§ Saved entries:
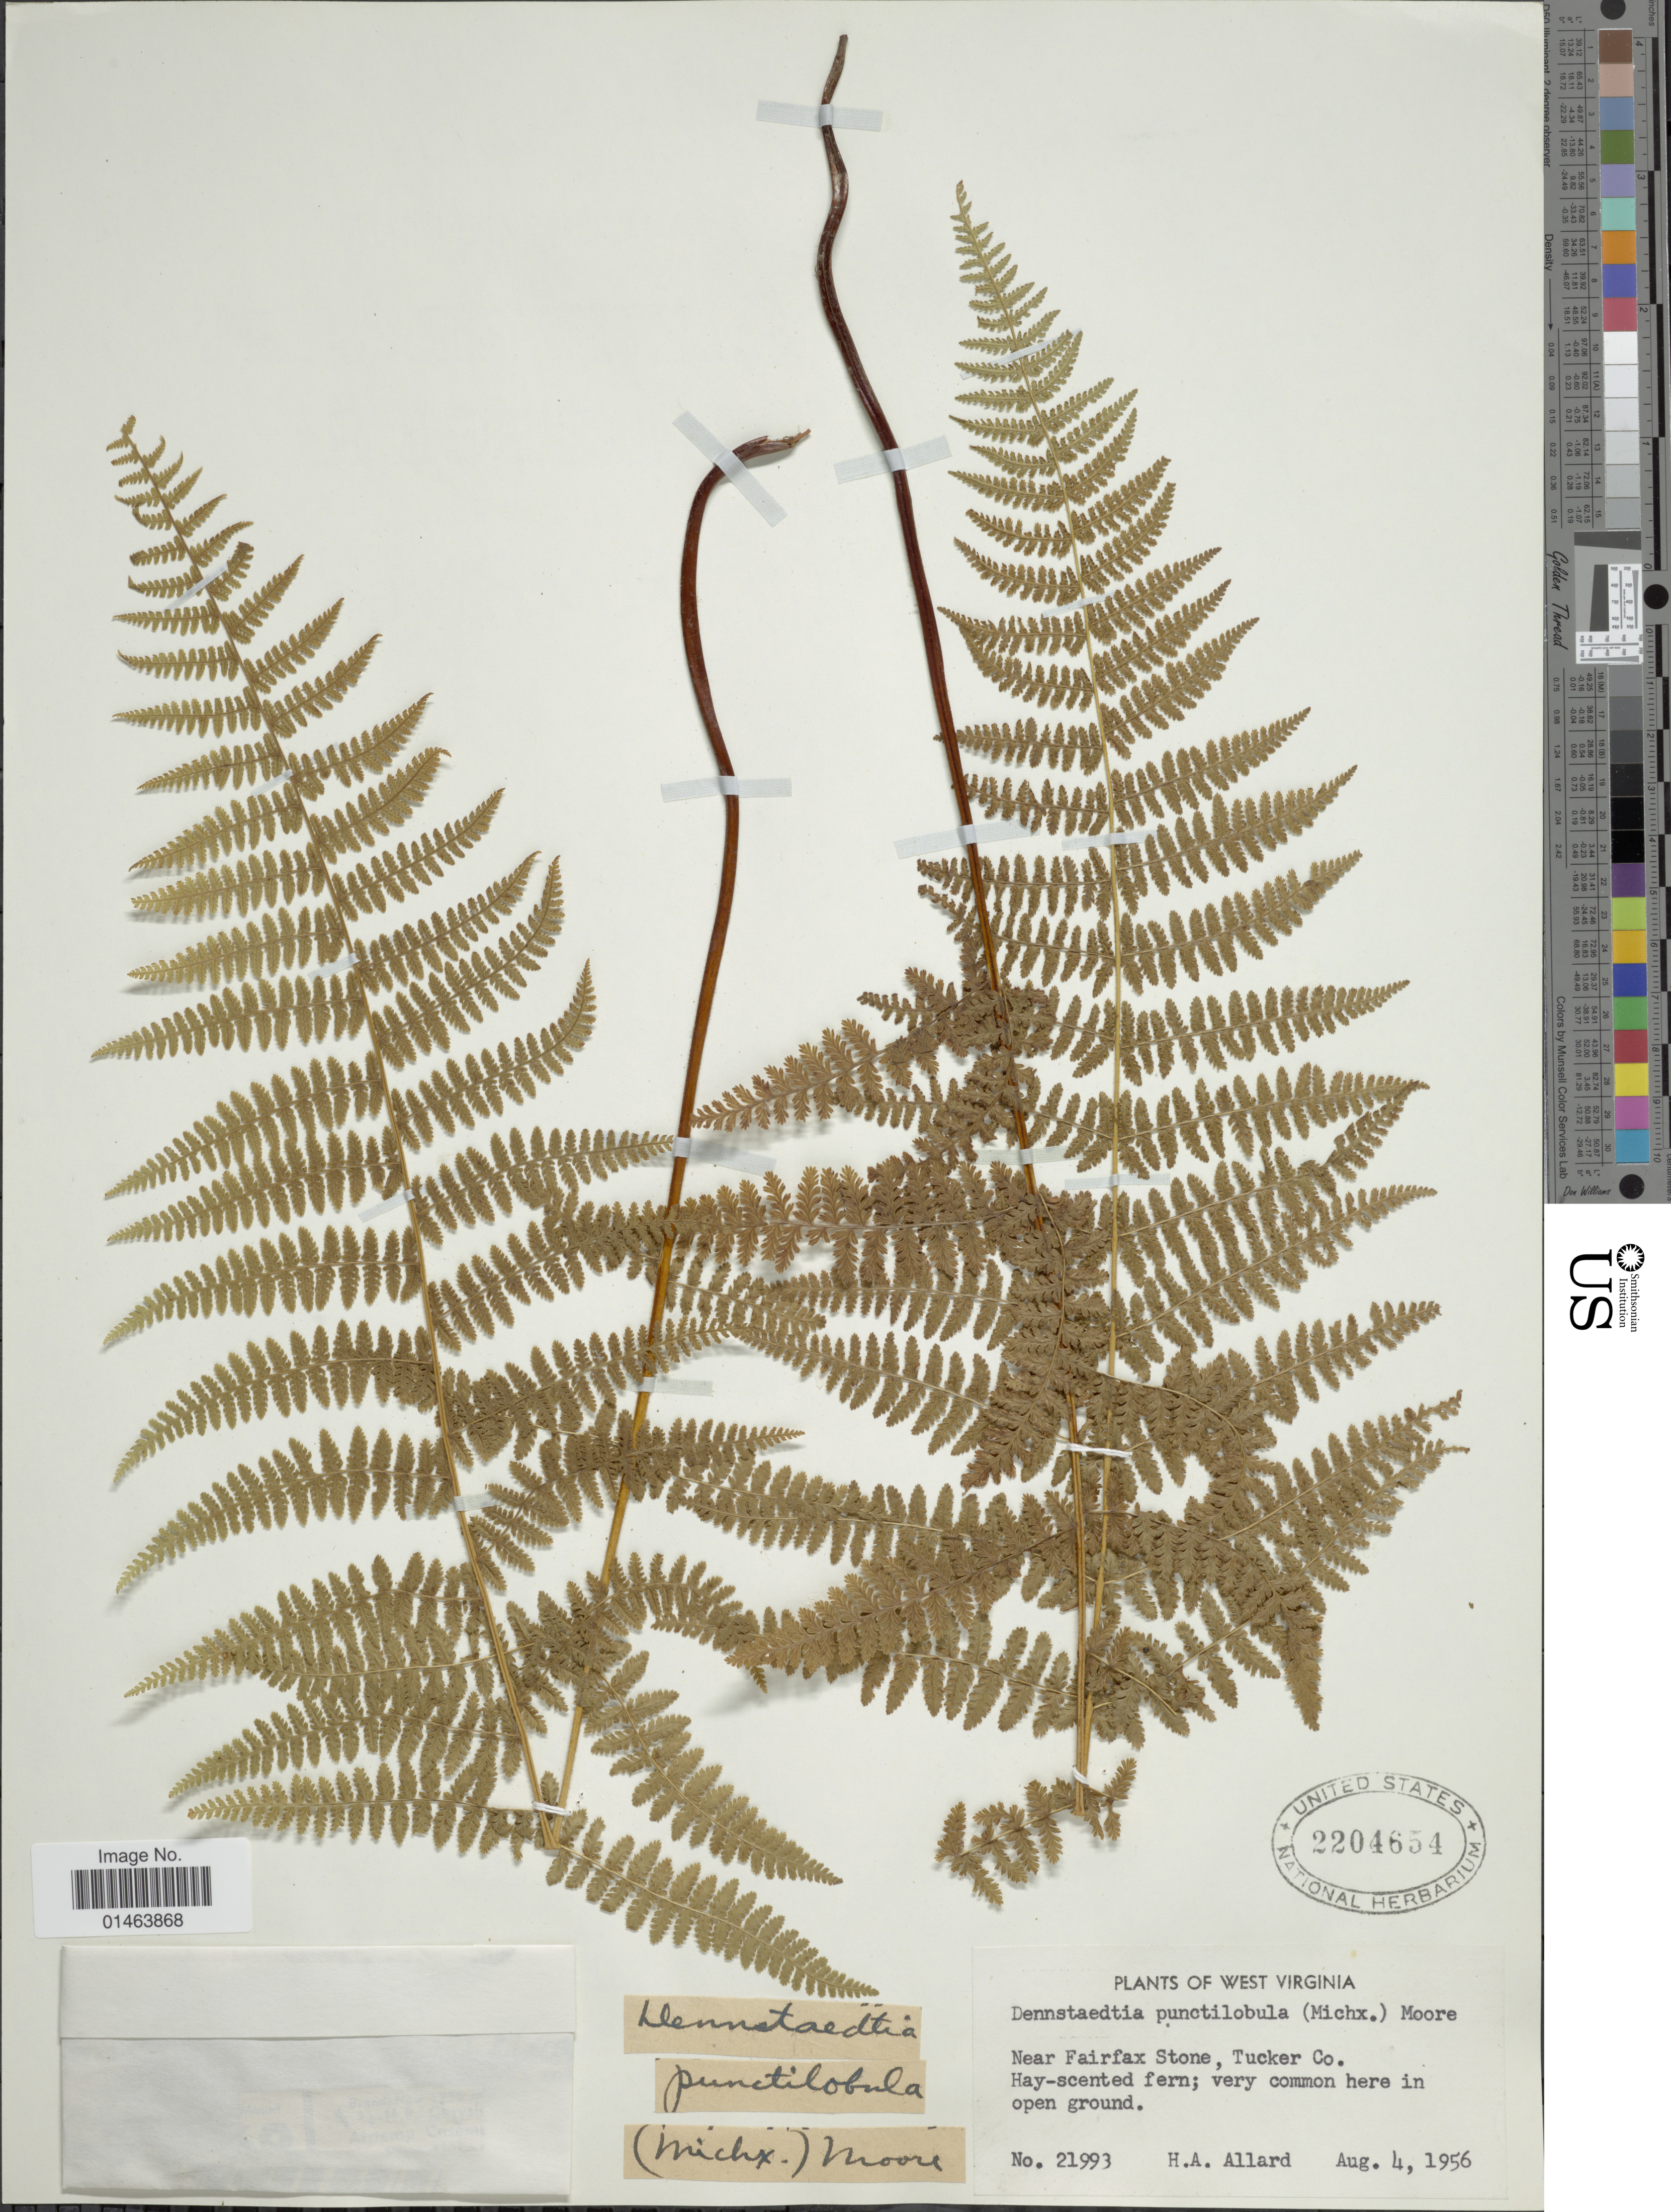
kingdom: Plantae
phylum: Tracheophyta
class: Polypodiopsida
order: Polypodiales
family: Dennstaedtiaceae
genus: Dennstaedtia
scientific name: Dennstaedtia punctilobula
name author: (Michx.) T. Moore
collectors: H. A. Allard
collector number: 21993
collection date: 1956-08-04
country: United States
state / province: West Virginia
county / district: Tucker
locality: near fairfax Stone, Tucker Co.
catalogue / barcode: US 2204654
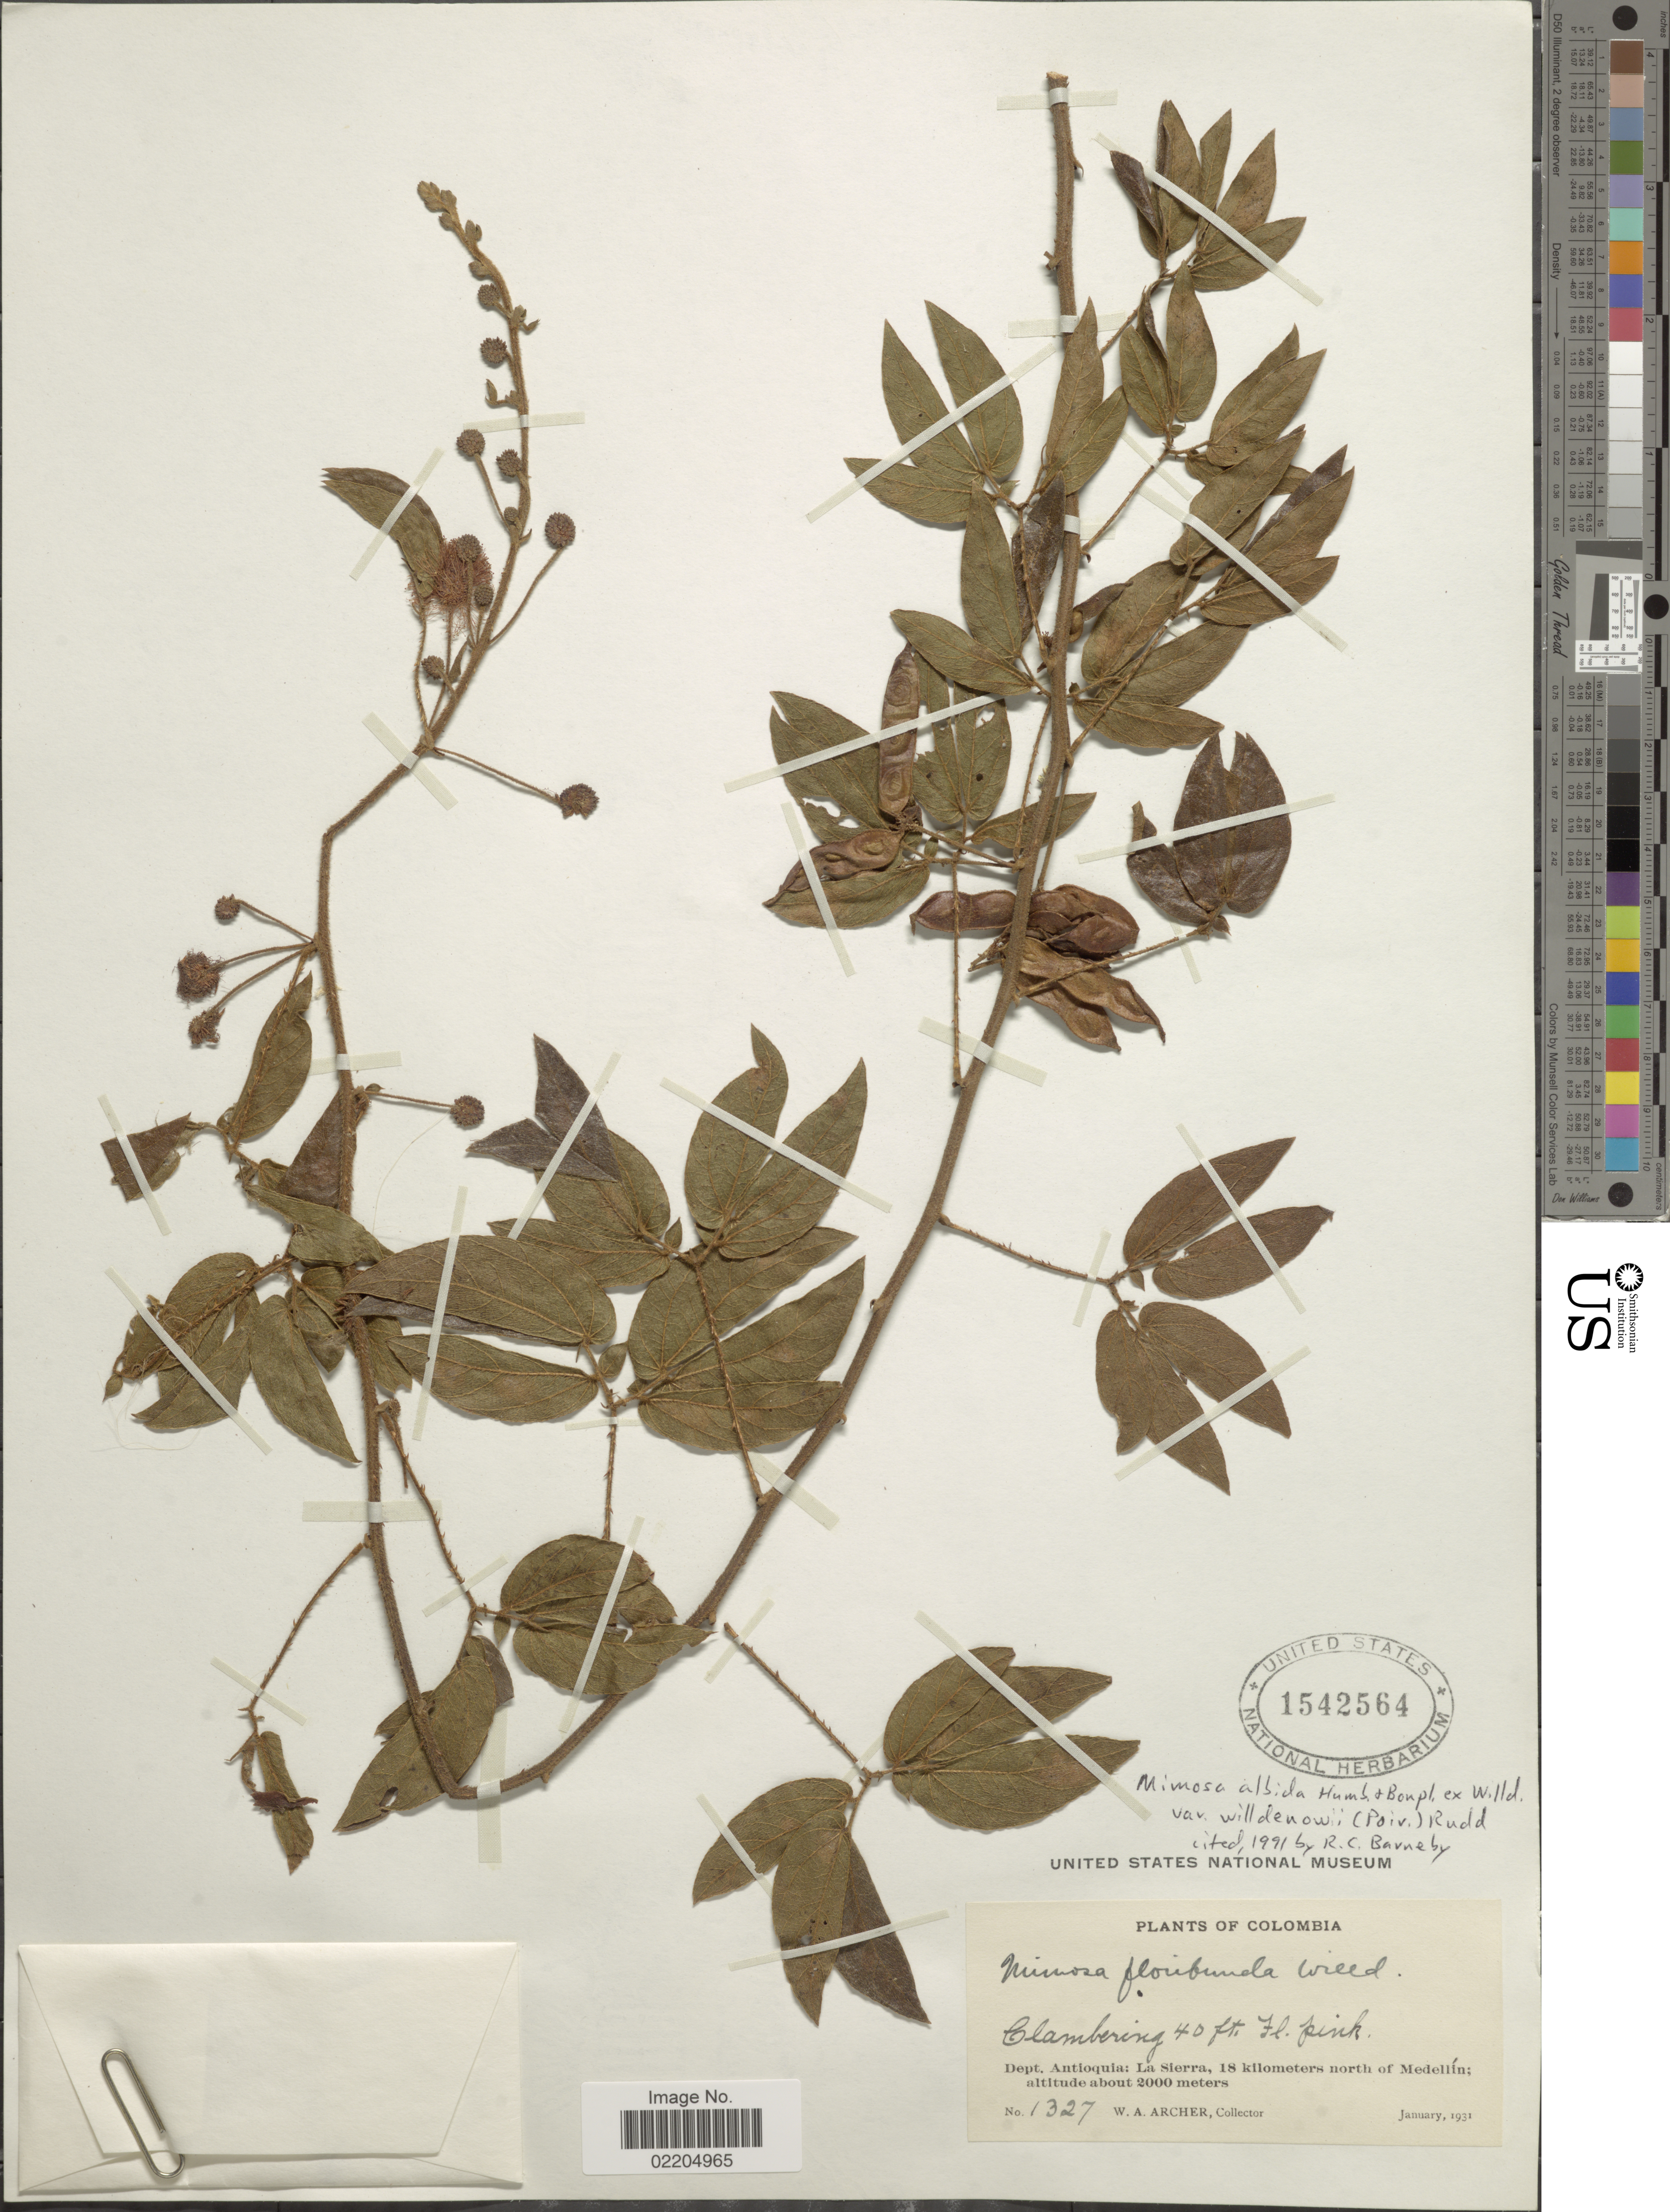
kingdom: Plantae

§ What to work on: Can you copy the rows word for word, starting at the line containing "phylum: Tracheophyta" and ending at the last line of the rows, without the pictures?

§ Complete output:
phylum: Tracheophyta
class: Polypodiopsida
order: Polypodiales
family: Dennstaedtiaceae
genus: Dennstaedtia
scientific name: Dennstaedtia punctilobula
name author: (Michx.) T. Moore
collectors: H. A. Allard
collector number: 21993
collection date: 1956-08-04
country: United States
state / province: West Virginia
county / district: Tucker
locality: near fairfax Stone, Tucker Co.
catalogue / barcode: US 2204654
kingdom: Plantae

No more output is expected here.